Chief Secretary of North Borneo
- In office 1956–1963

Chief Secretary of Barbados
- In office 1950–1956
- Preceded by: Stewart Henry Perowne
- Succeeded by: Jack Jesson Adie

Personal details
- Born: 28 December 1912
- Died: 18 January 1987 (aged 74)
- Children: 2
- Alma mater: Wadham College, Oxford
- Occupation: Civil servant and colonial administrator

= Robert Turner (colonial administrator) =

British colonial administrator (1912–1987)

Robert Noel Turner (28 December 1912 – 18 January 1987) was a British colonial administrator who served as Chief Secretary of Barbados from 1950 to 1956 and Chief Secretary of North Borneo from 1956 to 1963.

== Early life and education ==
Turner was born on 28 December 1912, the son of A. Turner who was an engineer rear-admiral. He was educated at Dover College and Wadham College, Oxford where he took a first class degree in history.

== Career ==
Turner joined the Malayan Civil Service as a cadet in 1935, and served as officer in Kuala Pilah and in the Federal Secretariat in Kuala Lumpur in 1936, and then as assistant district officer at Teluk Anson in 1938. In 1940, he was seconded to Brunei as assistant resident, and in the following year, during the Japanese occupation of Borneo, he was interned by the Japanese, and remained in captivity in Kuching from December 1941 to September 1945. After the War, Turner was seconded to Sarawak where he served as assistant secretary. From 1948 to 1950, he served as Malayan establishment officer.

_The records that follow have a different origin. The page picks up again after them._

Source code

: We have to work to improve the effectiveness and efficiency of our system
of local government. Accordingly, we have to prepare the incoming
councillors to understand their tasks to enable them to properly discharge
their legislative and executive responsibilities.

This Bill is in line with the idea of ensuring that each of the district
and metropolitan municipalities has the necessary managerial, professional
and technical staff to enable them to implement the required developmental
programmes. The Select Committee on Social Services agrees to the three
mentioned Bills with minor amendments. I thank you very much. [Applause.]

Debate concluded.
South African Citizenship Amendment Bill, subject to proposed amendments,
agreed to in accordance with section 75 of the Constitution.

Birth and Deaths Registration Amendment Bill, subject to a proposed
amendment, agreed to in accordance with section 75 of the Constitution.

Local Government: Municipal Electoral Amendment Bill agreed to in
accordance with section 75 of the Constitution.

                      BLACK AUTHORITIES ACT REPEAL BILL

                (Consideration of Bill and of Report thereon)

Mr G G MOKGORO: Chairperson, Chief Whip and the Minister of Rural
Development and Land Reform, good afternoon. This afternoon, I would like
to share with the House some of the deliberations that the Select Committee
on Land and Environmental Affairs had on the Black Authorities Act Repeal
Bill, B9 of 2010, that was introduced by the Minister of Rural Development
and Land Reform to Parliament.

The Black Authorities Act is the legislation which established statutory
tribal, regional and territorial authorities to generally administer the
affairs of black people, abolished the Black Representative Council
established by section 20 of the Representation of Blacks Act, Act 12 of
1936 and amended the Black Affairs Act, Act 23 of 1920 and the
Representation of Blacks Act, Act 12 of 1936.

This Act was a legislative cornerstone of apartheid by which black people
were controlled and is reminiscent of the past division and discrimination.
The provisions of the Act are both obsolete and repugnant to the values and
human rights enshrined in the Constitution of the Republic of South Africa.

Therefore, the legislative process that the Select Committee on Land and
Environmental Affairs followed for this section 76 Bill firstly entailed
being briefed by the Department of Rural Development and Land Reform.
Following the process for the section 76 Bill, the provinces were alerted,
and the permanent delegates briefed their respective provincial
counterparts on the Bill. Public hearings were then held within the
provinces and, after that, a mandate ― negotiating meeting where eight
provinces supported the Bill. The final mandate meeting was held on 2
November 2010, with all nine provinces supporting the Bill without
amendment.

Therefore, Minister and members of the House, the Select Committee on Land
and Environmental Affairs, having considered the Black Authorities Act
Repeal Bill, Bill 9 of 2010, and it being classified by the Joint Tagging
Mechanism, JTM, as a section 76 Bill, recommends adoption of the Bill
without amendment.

In 1950, Turner was appointed colonial secretary of Barbados (title changed to chief secretary in 1954), a post he held until 1956. From November 1952 to May 1953, and in 1955, he served as acting governor of Barbados and a member of the Legislative Council. In 1955, he received the commendation of the secretary of state for his efforts in coordinating the response to Hurricane Janet.

From 1956 to 1963, Turner served as the last chief secretary of North Borneo while also a member of the Executive and Legislative Councils. He worked with the United Nations Malaysia Mission established in 1963 to ascertain the wishes of the people of Sabah and Sarawak concerning the formation of the Federation of Malaysia. From 1963 to 1964, he served as state secretary of Sabah, Federation of Malaysia, while also a member of the state cabinet. He retired in 1964.

== Personal life and death ==
Turner married Evelyn Heynes Dupree in 1946 and they had two sons.

Turner died on 18 January 1987, aged 74.

== Honours ==
Turner was appointed Companion of the Order of St Michael and St George (CMG) in the 1955 New Year Honours. He was awarded first grade of the Order of Kinabalu (Seri Panglima Darjah Kinabalu) in 1965.